Les modes de diffusion des perturbateurs endocriniens sont multiples, allant de l’air à l’alimentation ainsi que l’eau. En 2010, une enquête du RES, Health & Environment Alliance et WWF sur le contenu de quatre repas classiques d’une journée pour un enfant d’une dizaine d’années (petit déjeuner, déjeuner, goûter, dîner) avait révélé la présence de 128 résidus chimiques, dont 37 perturbateurs endocriniens. Dans un rapport portant sur l’eau de boisson publié ce mois de mai 2011 (3), le WWF a dévoilé les résultats d’analyses faites à sa demande par deux laboratoires indépendants.
La seconde campagne d’échantillonnage d’eau du robinet réalisée en juin 2010 dans huit communes démontre que les concentrations en triazines (perturbateur endocrinien censé avoir été retiré du marché français) dépassent les normes autorisées par l’Union Européenne dans 3 communes. La limite est également dépassée, pour l’un des deux laboratoires, dans deux autres de ces communes.
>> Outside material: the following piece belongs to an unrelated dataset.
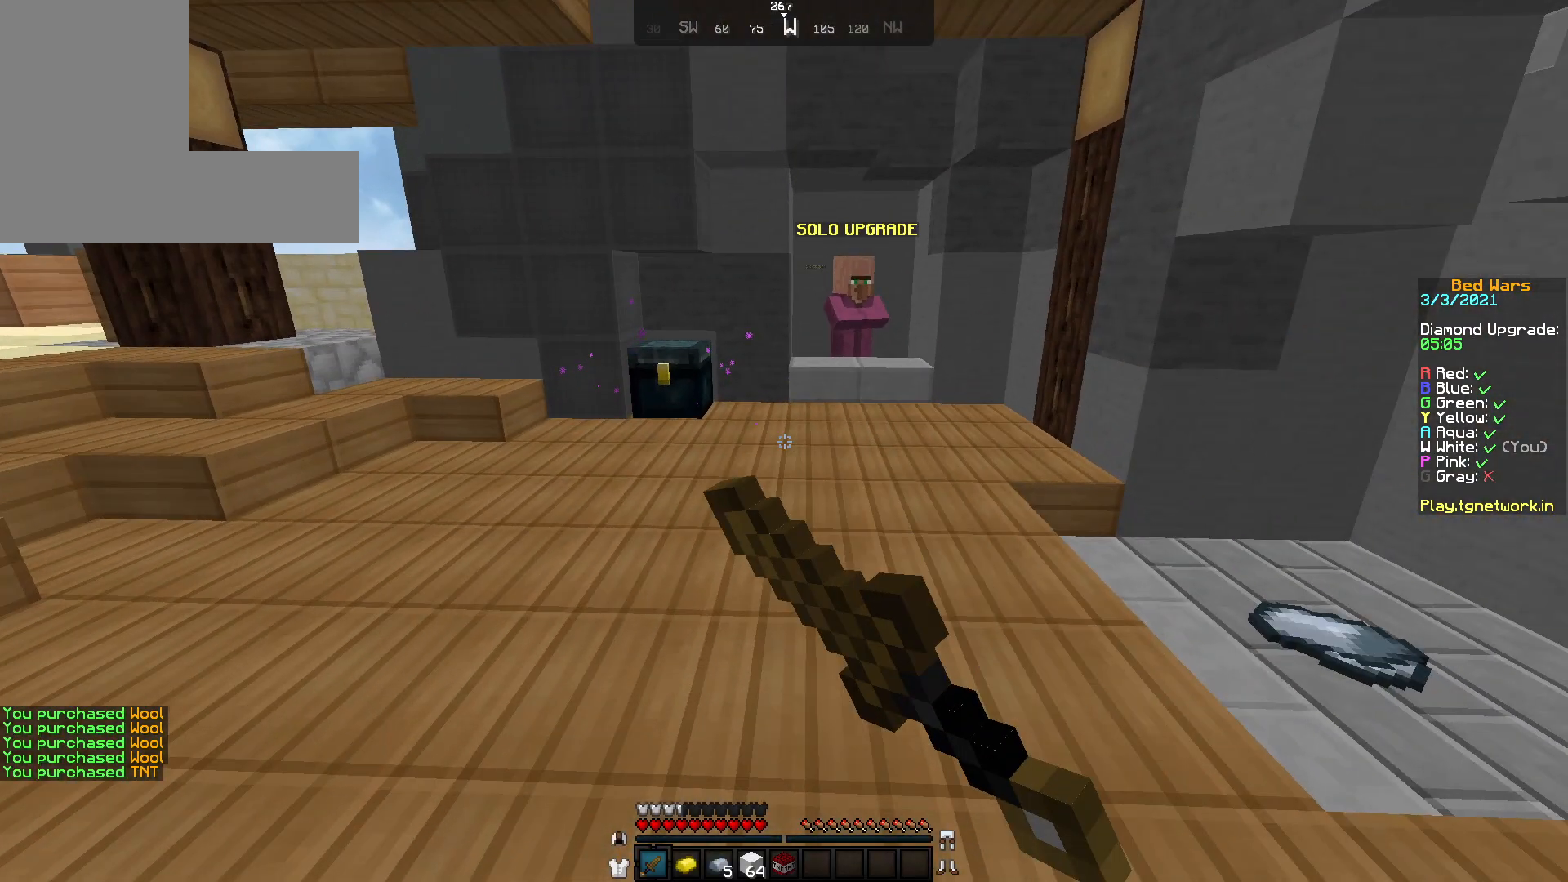
{"keys": ["w"], "mouse": [], "events": [[417, "mouse_left", "up"], [433, "mouse_left", "down"], [483, "mouse_left", "up"]]}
Le PDG de Chimirec et six cadres ou ex-cadres de ce groupe de traitement de déchets dangereux ont été renvoyés cette semaine devant le tribunal correctionnel de Paris. Après une instruction de cinq ans ouverte à la suite de dénonciation d’anciens salariés, ils sont accusés d’avoir sciemment laissé échapper dans la Nature des huiles contenant des perturbateurs endocriniens. Des plaintes déposées par l’association Robin des Bois sont en cours d’examen contre d’autres sociétés dans le Nord-Pas-de-Calais et en baie de Seine. Mais identifier les responsables est souvent complexe, le montant des amendes prononcées par les tribunaux est faible, la notion de « crime environnemental » n’existe pas dans le Code pénal et notre pays compte 1300 inspecteurs pour 500 000 installations classées (un contrôle tous les dix ans en moyenne).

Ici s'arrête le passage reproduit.